__REQUIREMENT__
Rewrite the lines from the one with "scientific name: Mesechites angustifolius" to the one with "island: Hispaniola", swapping "collectors" for "collected by" and leaving everything else unchanged.

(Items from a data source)
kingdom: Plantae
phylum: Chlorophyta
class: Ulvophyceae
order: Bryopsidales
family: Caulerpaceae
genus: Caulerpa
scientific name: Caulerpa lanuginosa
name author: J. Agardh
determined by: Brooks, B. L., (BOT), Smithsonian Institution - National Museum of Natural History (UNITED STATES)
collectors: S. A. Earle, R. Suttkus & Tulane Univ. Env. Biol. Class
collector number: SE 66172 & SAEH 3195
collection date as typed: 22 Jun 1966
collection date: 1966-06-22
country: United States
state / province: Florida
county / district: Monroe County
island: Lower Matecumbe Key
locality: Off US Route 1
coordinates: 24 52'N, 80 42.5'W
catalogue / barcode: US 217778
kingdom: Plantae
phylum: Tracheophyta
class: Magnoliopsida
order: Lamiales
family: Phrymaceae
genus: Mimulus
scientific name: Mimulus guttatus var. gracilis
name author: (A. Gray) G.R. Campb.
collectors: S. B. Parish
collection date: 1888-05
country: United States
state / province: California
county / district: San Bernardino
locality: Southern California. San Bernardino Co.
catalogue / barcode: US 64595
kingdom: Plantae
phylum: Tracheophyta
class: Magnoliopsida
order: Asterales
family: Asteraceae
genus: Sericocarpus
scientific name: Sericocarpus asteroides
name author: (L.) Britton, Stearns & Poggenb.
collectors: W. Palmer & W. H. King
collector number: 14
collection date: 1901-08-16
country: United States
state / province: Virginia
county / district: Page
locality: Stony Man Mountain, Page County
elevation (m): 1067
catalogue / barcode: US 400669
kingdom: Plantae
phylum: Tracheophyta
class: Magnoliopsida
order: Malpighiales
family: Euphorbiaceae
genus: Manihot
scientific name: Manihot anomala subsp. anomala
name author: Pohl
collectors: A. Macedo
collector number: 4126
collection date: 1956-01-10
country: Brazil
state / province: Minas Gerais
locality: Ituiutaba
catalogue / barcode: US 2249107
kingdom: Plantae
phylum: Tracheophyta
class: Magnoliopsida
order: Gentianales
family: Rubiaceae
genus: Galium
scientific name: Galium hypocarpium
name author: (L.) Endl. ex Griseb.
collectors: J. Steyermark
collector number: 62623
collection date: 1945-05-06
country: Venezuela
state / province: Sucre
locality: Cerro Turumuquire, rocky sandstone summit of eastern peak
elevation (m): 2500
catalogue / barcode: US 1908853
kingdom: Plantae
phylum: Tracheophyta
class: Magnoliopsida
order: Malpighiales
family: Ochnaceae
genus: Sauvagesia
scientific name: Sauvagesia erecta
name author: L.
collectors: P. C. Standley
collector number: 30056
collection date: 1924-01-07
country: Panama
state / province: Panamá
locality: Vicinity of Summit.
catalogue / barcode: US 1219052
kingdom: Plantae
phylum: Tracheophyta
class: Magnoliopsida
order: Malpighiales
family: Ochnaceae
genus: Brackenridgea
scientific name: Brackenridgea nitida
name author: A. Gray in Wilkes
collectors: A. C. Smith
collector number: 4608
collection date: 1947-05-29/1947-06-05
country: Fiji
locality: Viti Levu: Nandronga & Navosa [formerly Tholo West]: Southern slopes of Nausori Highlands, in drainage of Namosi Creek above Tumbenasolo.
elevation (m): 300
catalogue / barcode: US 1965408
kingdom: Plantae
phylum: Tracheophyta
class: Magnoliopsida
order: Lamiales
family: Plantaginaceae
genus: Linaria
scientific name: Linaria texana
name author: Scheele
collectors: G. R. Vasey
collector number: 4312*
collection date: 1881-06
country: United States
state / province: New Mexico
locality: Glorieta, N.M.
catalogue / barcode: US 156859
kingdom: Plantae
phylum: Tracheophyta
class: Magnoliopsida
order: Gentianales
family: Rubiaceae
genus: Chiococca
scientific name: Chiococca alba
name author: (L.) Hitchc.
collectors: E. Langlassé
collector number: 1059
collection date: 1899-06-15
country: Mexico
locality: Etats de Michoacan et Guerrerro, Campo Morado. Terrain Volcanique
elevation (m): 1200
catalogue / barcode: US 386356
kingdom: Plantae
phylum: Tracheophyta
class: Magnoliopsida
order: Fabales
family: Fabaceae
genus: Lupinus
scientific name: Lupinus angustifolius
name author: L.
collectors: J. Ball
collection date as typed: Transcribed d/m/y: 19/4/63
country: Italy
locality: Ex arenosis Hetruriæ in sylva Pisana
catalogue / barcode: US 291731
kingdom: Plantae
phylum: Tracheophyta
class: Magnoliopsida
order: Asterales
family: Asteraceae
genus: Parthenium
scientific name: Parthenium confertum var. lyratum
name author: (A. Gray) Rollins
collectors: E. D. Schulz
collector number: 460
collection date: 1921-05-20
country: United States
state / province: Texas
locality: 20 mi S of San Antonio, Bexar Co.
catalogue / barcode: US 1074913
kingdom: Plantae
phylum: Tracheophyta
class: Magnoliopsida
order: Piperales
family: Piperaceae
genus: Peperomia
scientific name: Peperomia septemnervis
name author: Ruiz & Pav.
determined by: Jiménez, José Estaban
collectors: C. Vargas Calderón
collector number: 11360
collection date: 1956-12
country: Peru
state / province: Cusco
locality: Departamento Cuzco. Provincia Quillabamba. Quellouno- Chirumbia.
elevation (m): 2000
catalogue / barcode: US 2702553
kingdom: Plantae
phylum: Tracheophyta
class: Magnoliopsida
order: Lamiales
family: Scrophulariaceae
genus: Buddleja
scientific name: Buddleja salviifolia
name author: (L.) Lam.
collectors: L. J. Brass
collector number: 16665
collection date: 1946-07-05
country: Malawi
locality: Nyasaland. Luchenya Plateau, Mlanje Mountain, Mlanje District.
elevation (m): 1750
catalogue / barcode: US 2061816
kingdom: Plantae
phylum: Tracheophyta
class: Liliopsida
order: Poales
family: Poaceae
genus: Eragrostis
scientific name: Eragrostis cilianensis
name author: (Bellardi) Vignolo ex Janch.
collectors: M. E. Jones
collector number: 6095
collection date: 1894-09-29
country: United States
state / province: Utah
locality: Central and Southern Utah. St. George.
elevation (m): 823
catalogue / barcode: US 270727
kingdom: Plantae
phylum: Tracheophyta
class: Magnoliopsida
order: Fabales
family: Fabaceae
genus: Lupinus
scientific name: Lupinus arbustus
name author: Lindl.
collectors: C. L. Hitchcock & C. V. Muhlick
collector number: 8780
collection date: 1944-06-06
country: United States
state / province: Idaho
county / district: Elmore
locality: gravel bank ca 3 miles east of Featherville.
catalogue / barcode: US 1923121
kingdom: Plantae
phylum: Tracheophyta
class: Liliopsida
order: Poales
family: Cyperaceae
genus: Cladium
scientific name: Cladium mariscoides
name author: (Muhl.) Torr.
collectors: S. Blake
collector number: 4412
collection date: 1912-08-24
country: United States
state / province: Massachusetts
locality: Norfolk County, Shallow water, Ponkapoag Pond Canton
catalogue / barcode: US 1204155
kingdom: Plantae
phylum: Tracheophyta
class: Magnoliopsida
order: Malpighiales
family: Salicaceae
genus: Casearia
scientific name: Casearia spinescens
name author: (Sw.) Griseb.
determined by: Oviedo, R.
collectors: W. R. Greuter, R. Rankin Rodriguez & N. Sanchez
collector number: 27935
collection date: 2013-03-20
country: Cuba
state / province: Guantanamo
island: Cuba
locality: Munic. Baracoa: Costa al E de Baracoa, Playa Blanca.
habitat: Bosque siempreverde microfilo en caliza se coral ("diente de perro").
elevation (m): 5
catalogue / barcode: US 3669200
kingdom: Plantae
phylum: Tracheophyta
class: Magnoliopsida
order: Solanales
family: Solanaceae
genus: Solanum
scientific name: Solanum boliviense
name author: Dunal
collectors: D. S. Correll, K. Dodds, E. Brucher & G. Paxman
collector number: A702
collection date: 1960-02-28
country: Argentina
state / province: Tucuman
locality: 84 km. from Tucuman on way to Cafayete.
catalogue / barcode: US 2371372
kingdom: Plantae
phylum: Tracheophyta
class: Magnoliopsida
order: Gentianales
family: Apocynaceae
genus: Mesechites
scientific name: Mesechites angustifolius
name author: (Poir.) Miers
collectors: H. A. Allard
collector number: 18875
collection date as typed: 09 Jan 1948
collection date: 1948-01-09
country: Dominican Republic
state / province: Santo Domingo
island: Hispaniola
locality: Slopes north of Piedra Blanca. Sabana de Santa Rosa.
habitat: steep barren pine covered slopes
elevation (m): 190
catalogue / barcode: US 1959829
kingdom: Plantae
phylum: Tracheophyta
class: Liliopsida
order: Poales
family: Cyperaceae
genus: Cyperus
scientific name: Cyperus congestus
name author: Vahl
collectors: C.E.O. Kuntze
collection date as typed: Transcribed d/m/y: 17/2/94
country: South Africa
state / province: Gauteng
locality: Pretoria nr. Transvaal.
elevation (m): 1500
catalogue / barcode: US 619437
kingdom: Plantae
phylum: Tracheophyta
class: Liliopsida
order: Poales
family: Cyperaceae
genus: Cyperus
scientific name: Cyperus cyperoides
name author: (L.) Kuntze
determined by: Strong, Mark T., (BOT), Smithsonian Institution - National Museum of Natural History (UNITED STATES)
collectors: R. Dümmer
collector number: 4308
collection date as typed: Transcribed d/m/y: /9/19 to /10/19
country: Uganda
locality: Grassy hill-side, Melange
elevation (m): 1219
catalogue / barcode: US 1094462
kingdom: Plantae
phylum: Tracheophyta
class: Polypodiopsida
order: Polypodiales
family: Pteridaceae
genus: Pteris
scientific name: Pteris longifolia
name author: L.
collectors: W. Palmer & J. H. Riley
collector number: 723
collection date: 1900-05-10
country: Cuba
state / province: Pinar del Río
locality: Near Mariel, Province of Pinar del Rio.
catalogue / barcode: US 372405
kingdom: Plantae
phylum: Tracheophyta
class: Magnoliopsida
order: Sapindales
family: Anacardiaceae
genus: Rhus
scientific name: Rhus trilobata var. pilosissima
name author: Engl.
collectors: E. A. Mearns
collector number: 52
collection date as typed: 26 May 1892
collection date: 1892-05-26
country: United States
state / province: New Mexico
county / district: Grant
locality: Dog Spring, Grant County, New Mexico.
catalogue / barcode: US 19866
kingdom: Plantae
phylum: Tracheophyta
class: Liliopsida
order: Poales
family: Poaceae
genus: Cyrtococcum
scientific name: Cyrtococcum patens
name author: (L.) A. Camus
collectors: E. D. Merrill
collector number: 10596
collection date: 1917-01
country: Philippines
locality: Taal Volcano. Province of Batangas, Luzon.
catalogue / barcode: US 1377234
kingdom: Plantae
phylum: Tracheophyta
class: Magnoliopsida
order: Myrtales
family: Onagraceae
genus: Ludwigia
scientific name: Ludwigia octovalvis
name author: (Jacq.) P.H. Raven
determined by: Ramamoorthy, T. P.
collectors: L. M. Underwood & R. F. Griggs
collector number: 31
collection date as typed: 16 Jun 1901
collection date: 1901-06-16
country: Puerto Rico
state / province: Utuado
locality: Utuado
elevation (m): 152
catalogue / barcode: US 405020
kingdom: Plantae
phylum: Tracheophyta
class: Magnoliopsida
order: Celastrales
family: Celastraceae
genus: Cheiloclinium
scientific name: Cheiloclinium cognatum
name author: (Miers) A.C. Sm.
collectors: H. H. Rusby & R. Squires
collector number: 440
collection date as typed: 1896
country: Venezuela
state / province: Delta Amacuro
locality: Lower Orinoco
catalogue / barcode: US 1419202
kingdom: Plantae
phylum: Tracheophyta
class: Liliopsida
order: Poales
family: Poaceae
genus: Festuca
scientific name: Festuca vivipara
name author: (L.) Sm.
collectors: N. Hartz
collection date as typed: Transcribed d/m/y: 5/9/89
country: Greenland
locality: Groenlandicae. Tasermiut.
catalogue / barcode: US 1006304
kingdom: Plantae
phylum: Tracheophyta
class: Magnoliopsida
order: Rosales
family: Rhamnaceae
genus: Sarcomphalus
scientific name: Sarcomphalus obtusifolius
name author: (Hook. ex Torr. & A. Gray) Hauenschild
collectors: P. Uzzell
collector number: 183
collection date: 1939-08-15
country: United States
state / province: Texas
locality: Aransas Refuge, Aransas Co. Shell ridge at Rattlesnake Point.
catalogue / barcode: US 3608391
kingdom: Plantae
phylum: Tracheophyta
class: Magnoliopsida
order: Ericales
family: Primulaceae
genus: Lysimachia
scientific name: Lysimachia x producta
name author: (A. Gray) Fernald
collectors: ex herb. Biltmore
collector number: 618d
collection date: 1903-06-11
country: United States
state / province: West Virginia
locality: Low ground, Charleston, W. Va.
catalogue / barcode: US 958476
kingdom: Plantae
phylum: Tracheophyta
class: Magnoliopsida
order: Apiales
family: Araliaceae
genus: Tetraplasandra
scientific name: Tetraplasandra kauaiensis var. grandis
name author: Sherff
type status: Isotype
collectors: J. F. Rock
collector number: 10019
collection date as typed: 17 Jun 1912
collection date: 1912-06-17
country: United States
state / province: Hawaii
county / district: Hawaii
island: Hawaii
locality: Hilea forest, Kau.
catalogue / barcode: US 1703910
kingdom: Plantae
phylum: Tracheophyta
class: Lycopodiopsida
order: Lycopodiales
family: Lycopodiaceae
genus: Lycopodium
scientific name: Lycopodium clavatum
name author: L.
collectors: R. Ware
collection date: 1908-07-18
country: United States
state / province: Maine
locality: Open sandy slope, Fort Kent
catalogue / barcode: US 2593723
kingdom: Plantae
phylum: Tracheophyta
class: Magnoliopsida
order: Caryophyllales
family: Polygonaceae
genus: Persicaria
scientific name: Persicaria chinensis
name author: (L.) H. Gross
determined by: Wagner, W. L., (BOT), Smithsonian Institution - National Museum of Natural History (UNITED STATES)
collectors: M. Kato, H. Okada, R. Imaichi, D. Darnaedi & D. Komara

__OUTPUT OF THE EXERCISE__
scientific name: Mesechites angustifolius
name author: (Poir.) Miers
collected by: H. A. Allard
collector number: 18875
collection date as typed: 09 Jan 1948
collection date: 1948-01-09
country: Dominican Republic
state / province: Santo Domingo
island: Hispaniola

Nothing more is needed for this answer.